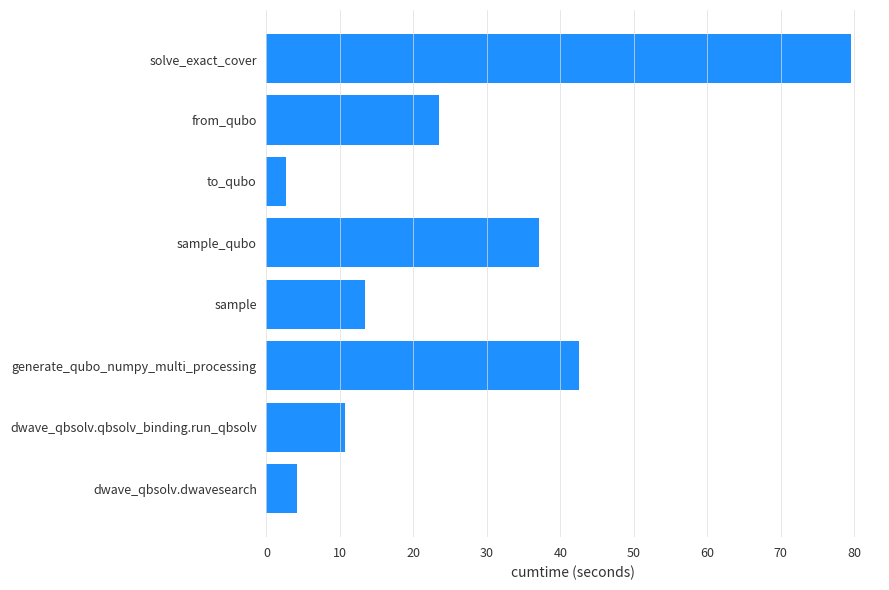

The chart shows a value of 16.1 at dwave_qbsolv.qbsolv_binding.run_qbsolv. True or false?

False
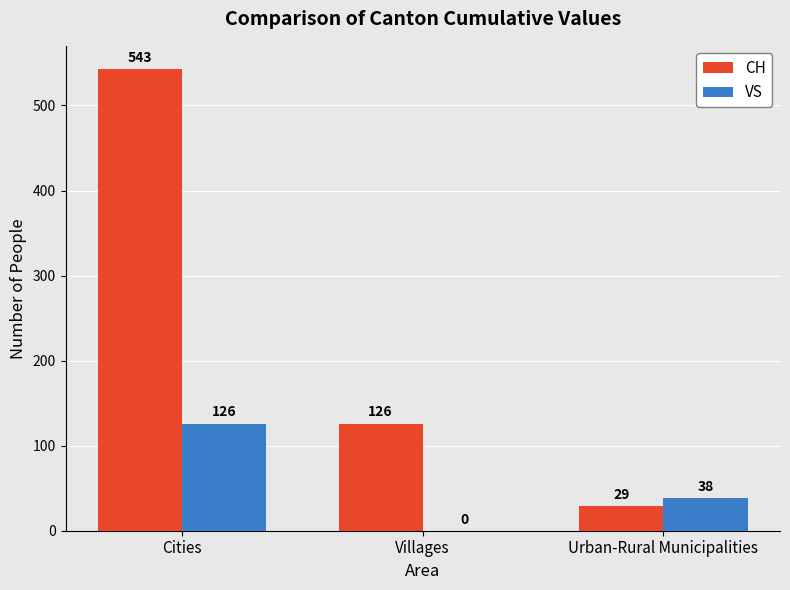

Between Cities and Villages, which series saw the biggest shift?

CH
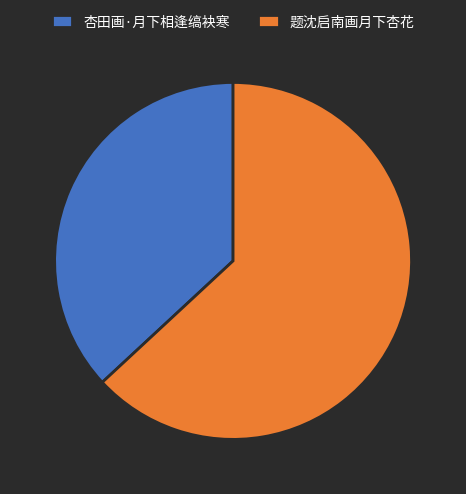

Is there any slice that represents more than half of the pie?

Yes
--
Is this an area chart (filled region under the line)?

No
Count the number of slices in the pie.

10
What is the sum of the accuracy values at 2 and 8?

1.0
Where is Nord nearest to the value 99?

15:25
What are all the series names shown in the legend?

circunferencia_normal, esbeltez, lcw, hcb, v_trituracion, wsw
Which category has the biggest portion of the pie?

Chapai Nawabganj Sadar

TASK TO CARRY OUT:
Duplicate the lines from the one containing "circunferencia_normal, esbeltez, lcw, hcb, v_trituracion, wsw" through the one containing "Chapai Nawabganj Sadar", including both of those lines.

EXERCISE ANSWER:
circunferencia_normal, esbeltez, lcw, hcb, v_trituracion, wsw
Which category has the biggest portion of the pie?

Chapai Nawabganj Sadar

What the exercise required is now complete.